====== TEXTE

3- SI L’ALINÉA 9.1(5)a) EST VALIDE, LES DÉCISIONS DE L’AGENCE DEVRAIENT‑ELLE ÊTRE ANNULÉES POUR D’AUTRES MOTIFS?

[35]           Malgré sa conclusion que les décisions devaient être annulée parce que l’alinéa 9.1(5)a) était ultra vires, le juge de première instance a poursuivi en concluant que, même s’il en était arrivé à la conclusion contraire, il aurait quand même annulé la décision de l’Agence parce qu’il la considérait déraisonnable.

 

[36]           Le juge de première instance a expliqué que, vu l’ensemble de la preuve dont il disposait, l’Agence n’avait pas établi quelle était la « structure commerciale habituelle » du secteur et qu’elle n’était donc pas en mesure d’évaluer les répercussions de l’autorisation d’essai de mise en marché proposée. Le juge de première instance a par ailleurs estimé que les consultations externes menées par l’Agence étaient « insuffisantes et déficientes » et il a fait remarquer que l’Agence semblait avoir préparé une lettre de refus, mais non une lettre d’acceptation, plusieurs mois avant de prendre la première décision de refus.

============
====== SECTION DES DONNÉES

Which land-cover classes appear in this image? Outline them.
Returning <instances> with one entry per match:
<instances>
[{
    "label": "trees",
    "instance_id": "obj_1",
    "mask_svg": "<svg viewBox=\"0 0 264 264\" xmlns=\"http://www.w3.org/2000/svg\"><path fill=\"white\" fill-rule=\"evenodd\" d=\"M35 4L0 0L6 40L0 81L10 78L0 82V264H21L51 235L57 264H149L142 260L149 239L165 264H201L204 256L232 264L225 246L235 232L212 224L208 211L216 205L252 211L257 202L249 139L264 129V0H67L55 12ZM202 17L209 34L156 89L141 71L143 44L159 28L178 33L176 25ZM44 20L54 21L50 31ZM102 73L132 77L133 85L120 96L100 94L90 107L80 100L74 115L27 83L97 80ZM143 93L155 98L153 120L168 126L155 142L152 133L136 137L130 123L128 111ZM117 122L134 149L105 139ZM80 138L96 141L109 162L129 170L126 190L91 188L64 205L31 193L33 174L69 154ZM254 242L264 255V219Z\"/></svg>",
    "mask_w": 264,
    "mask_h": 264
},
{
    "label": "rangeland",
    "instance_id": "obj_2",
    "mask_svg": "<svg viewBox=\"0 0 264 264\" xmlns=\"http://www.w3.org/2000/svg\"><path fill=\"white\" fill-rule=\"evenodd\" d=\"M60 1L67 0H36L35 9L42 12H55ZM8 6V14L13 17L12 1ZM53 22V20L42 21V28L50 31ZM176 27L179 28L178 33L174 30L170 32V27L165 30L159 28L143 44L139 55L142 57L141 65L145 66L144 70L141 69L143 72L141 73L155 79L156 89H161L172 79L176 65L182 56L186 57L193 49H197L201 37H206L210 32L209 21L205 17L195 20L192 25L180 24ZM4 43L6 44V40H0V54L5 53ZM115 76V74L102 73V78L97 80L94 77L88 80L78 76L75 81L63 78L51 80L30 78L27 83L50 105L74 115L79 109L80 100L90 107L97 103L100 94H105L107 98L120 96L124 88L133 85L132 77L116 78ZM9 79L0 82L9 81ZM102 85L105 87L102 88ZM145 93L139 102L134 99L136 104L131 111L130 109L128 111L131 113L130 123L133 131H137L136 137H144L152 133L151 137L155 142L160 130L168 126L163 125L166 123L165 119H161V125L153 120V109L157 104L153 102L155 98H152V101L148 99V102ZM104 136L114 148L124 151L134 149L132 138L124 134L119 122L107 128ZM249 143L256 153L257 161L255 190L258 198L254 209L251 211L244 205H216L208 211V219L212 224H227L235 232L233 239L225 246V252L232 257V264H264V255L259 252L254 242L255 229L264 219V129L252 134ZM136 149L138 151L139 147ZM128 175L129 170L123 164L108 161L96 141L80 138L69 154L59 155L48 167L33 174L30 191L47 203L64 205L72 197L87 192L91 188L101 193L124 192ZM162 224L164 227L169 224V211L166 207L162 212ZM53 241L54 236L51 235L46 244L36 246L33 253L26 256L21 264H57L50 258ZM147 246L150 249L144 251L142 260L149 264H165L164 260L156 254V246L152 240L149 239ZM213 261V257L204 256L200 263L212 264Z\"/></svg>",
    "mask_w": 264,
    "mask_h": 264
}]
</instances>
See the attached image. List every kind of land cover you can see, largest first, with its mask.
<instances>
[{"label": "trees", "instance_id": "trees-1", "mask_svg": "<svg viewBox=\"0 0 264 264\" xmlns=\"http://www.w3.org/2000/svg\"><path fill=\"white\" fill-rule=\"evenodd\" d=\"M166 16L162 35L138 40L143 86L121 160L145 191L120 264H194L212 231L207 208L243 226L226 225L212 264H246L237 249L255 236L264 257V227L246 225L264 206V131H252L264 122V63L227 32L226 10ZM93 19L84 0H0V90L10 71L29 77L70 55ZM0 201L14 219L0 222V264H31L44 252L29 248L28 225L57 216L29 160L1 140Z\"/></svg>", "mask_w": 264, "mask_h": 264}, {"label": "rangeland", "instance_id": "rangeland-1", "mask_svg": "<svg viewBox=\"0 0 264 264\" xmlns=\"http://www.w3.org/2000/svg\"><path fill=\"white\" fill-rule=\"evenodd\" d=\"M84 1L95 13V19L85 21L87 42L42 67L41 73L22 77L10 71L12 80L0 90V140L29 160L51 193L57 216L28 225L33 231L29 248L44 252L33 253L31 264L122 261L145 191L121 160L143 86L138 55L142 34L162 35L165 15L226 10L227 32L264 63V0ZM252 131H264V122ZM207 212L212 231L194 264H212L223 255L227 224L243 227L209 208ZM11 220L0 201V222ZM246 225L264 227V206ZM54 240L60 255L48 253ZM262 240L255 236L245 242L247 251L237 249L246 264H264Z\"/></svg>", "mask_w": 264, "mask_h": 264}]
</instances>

============

- [CONSIGNE] Selon le texte, comment le juge de première instance a-t-il qualifié les consultations externes menées par l'Agence ? Les entrées enregistrées constituent un contenu distinct du texte.

- [RÉPONSE ATTENDUE] Il les a estimées « insuffisantes et déficientes ».